I brew a lot of hoppy beers and refuse to apologize for it. Beer nerds/afficonados are well past this trend but I love a dank IPA in my glass. The pale ale or IPA is the standard I hold most brewpubs too and am quick to dismiss a brand if they have a subpar version. I have done many single hop IPA, traditional cascade pale ales, overdone DIPAs, massively hoppy barley wines and experimental hop beers. Most good, a few great, some down right terrible. So it's about time I practice what I preach and make a truly awesome IPA. This is going to happen in one brew, these things take time.

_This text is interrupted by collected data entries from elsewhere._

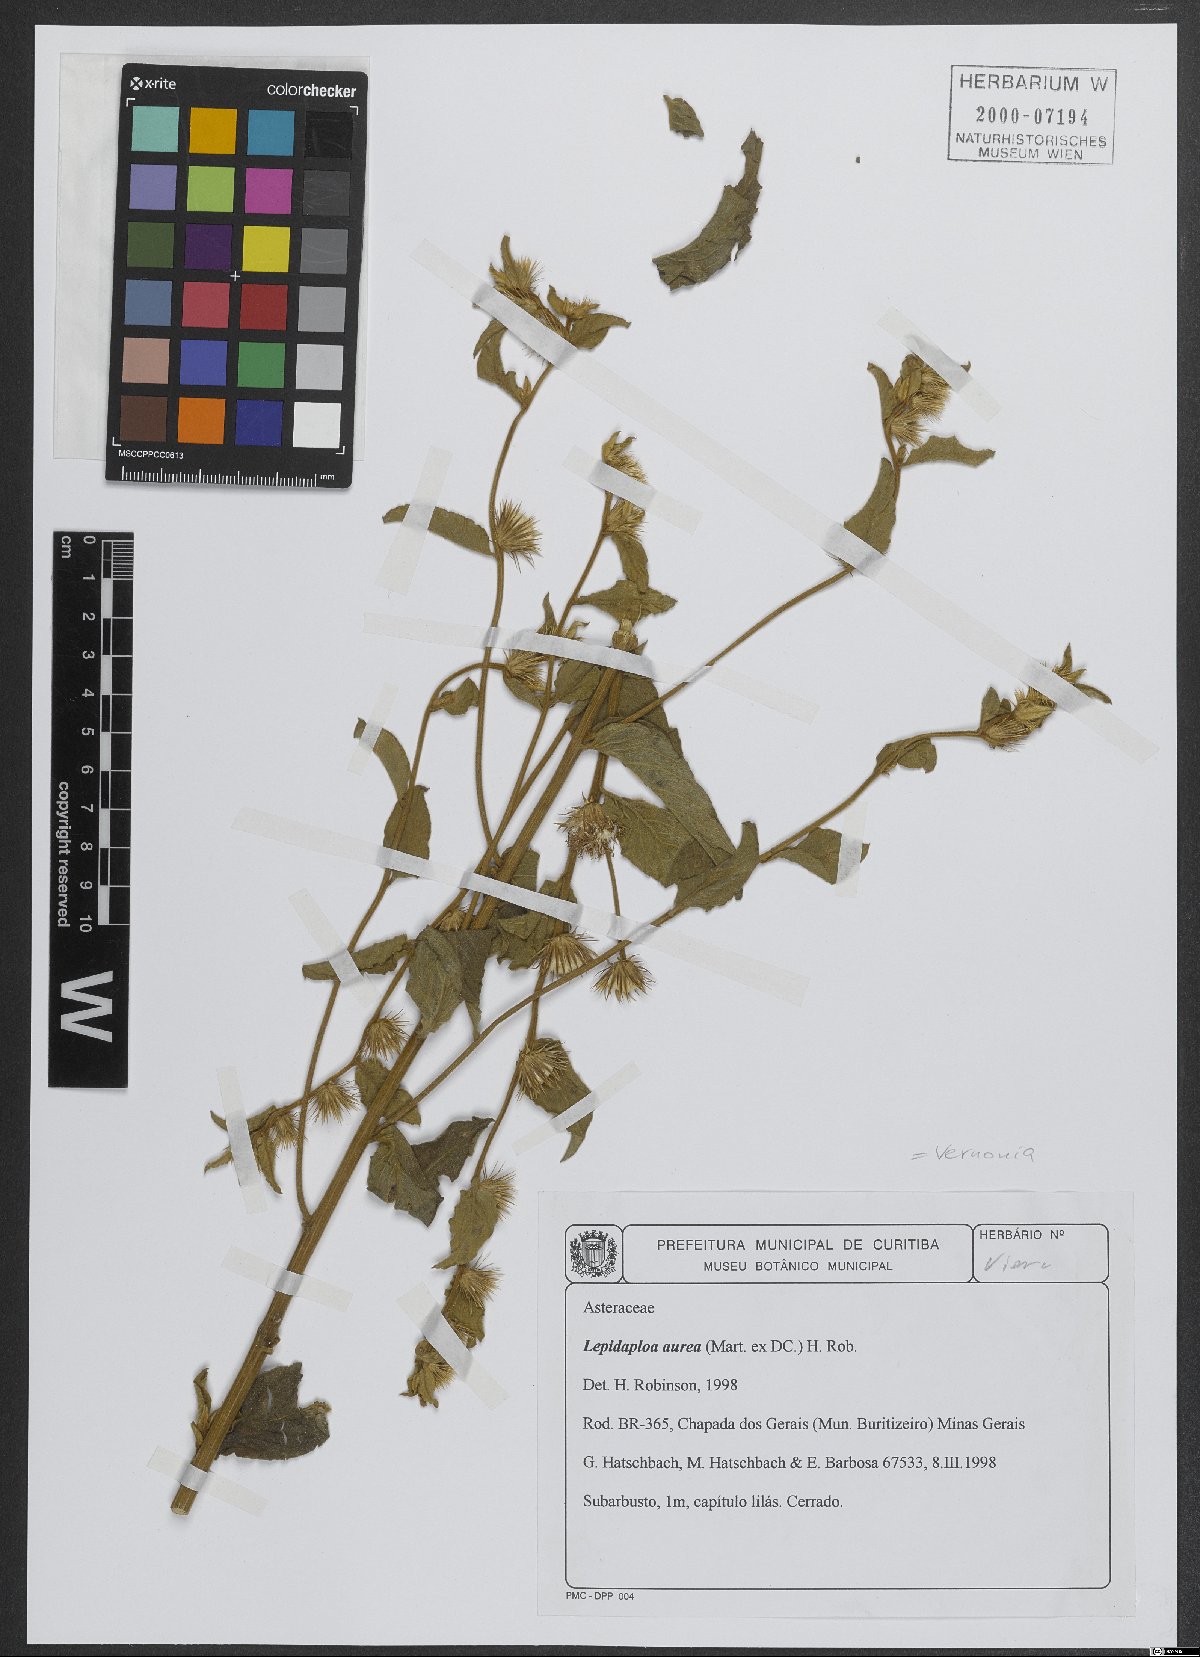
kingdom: Plantae
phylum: Tracheophyta
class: Magnoliopsida
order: Asterales
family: Asteraceae
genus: Lepidaploa
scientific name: Lepidaploa aurea
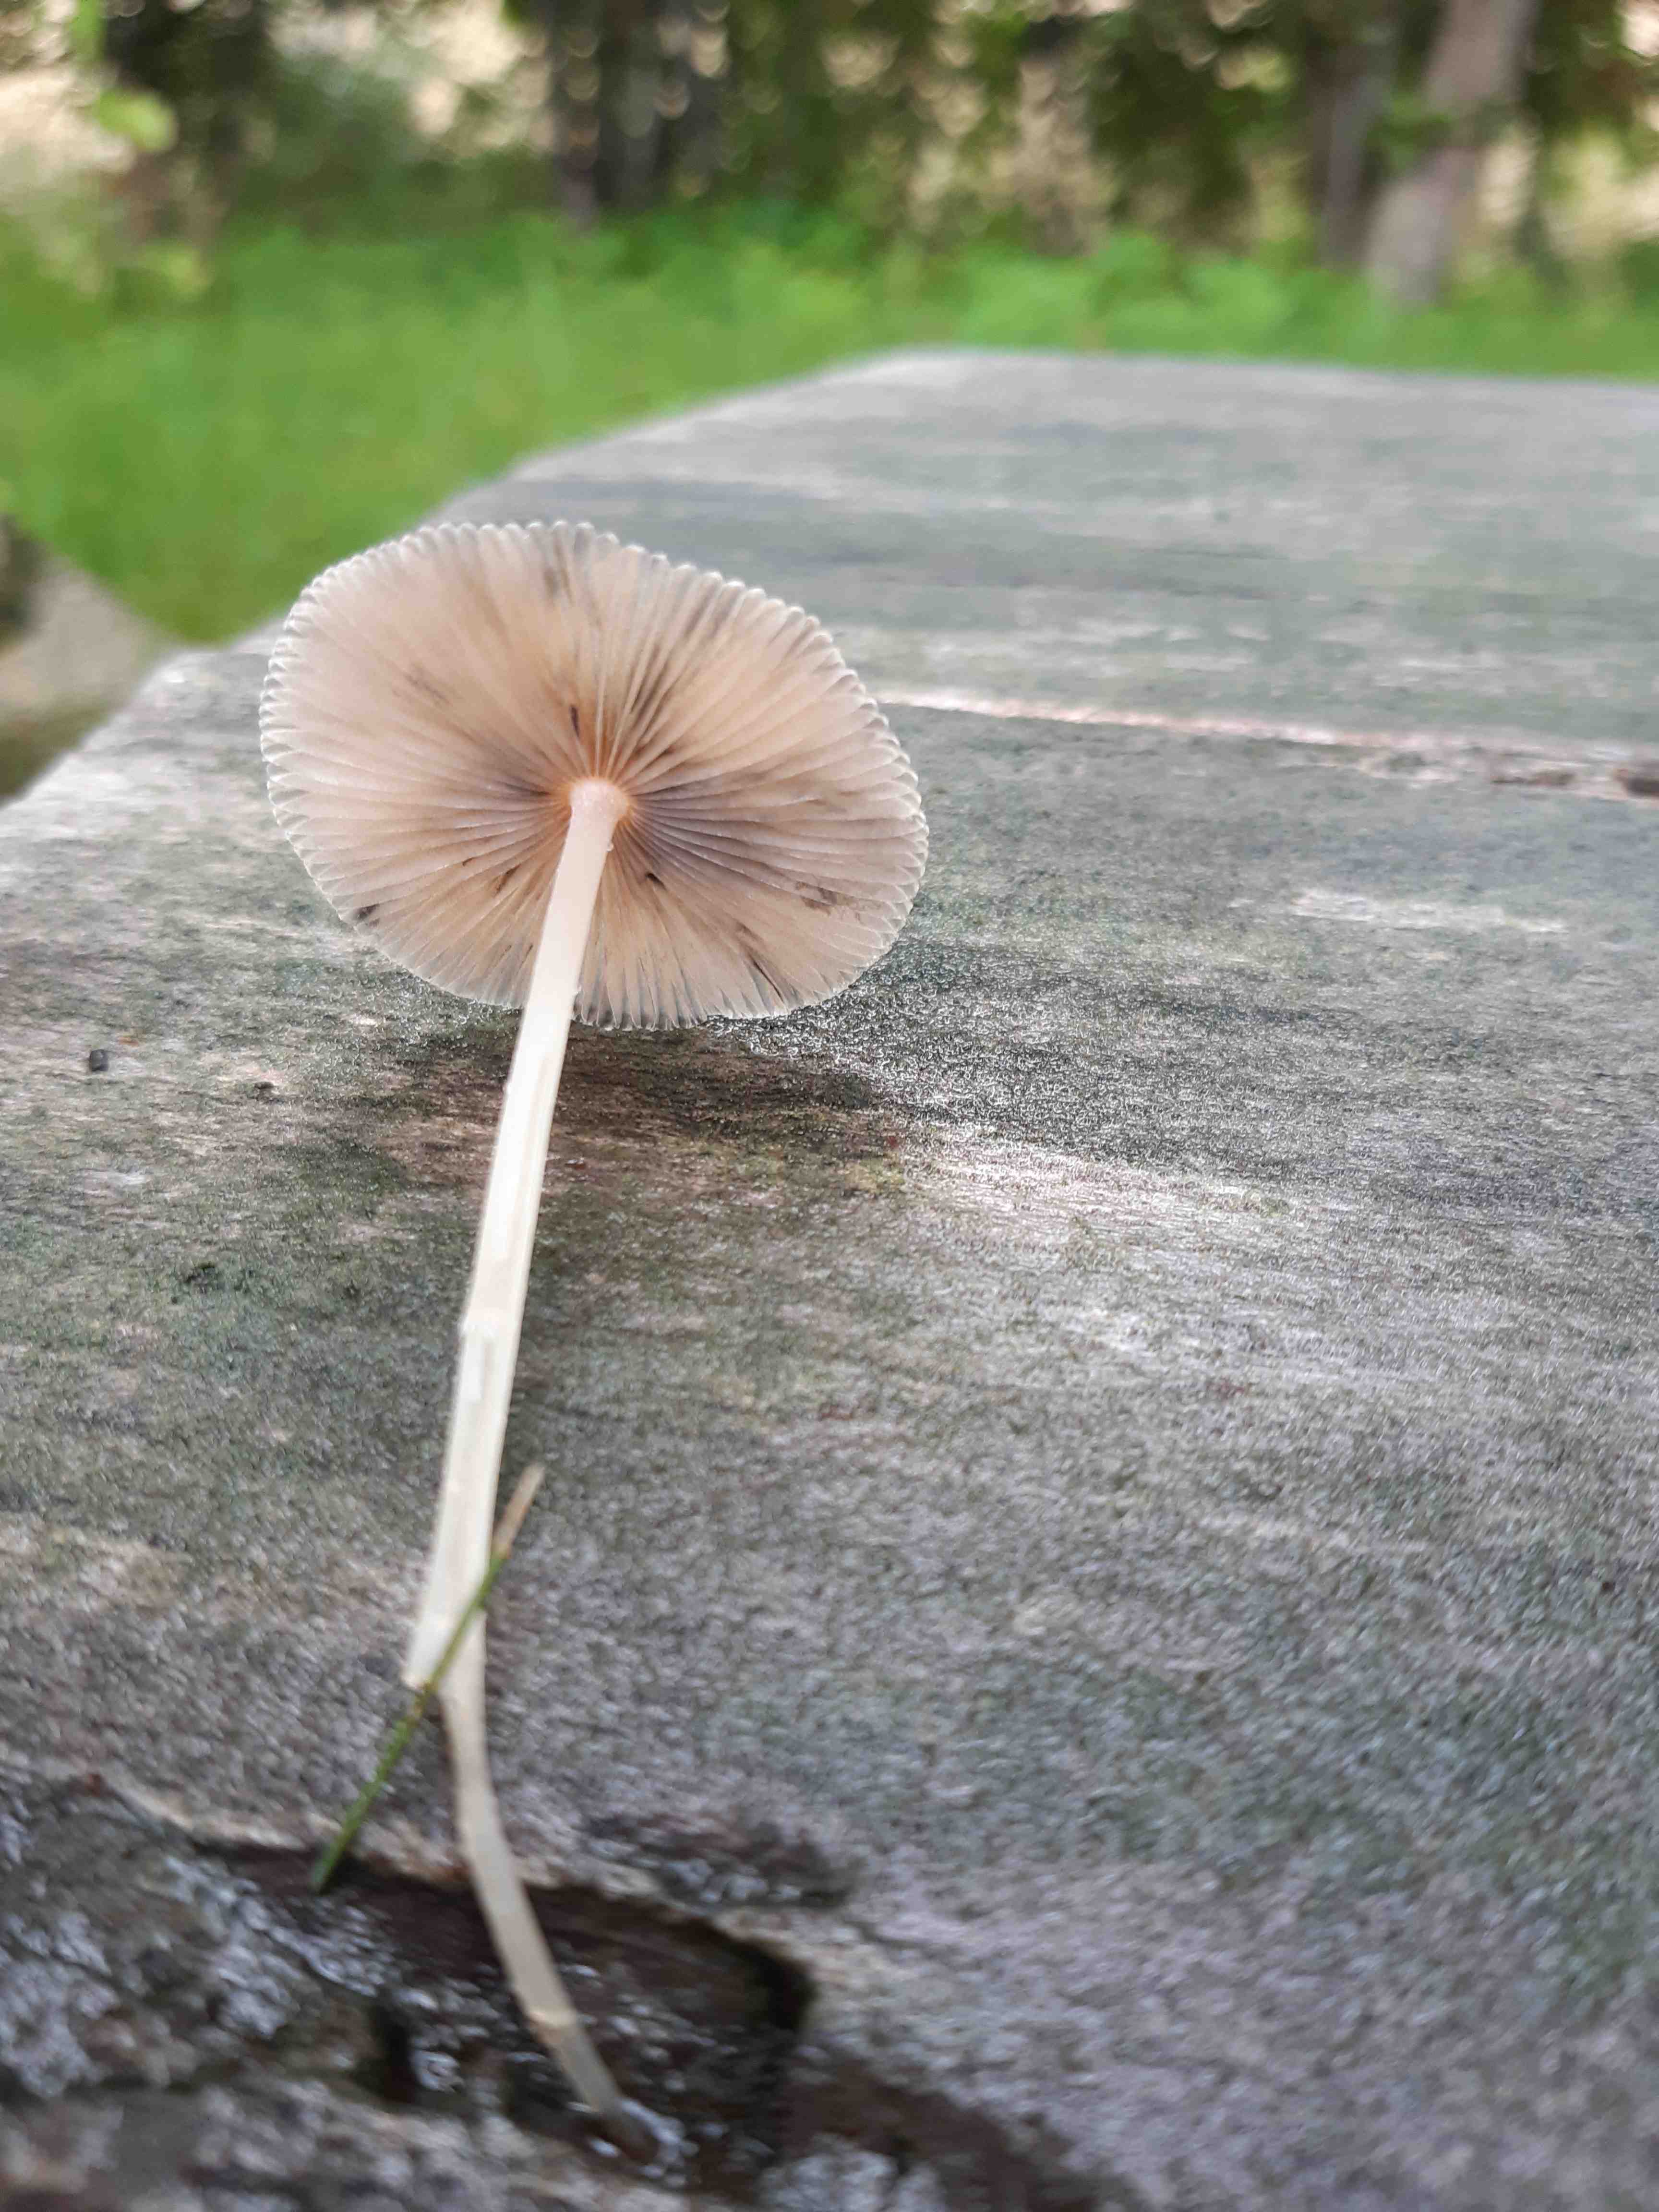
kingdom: Fungi
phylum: Basidiomycota
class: Agaricomycetes
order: Agaricales
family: Psathyrellaceae
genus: Parasola
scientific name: Parasola
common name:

In January I brewed a sessionable IPA with 2 row, Munich, Caramel Malt, Columbus, Cascade and Citra. I purposely mashed a the low end of things, thinking it would add to the drinkability. It did but the bittering hops charged through and flattened the malt profile. It was not too bitter for my tastes but the average drinker would not appreciate it.

At the beginning of March I took the same recipe but mashed at the higher end of the scale. After hearing a Brewing Network podcast with Lagunitas, the brewer talked about mashing at 160F for the Maximus IPA. Even the brewcasters thought it was a wild concept but he said the body it delivers was right for the beer. I ended up mashing at 158F. Fermentation struggled a bit with the long chain sugars, ending at 1.018 (calculated 1.013). Out of the FV it was tasting great, there was more of a balance with the Columbus bittering charge. I just dry hopped it with 2 oz of Citra and will be kegged in 5 days.

The concept is to keep brewing this recipe, changing one variable until I feel it is locked in. If the change doesn't improve the beer we go back to the last good version and change another variable. Once solidified, I will enter it into a few competitions and see how it fairs against the judges.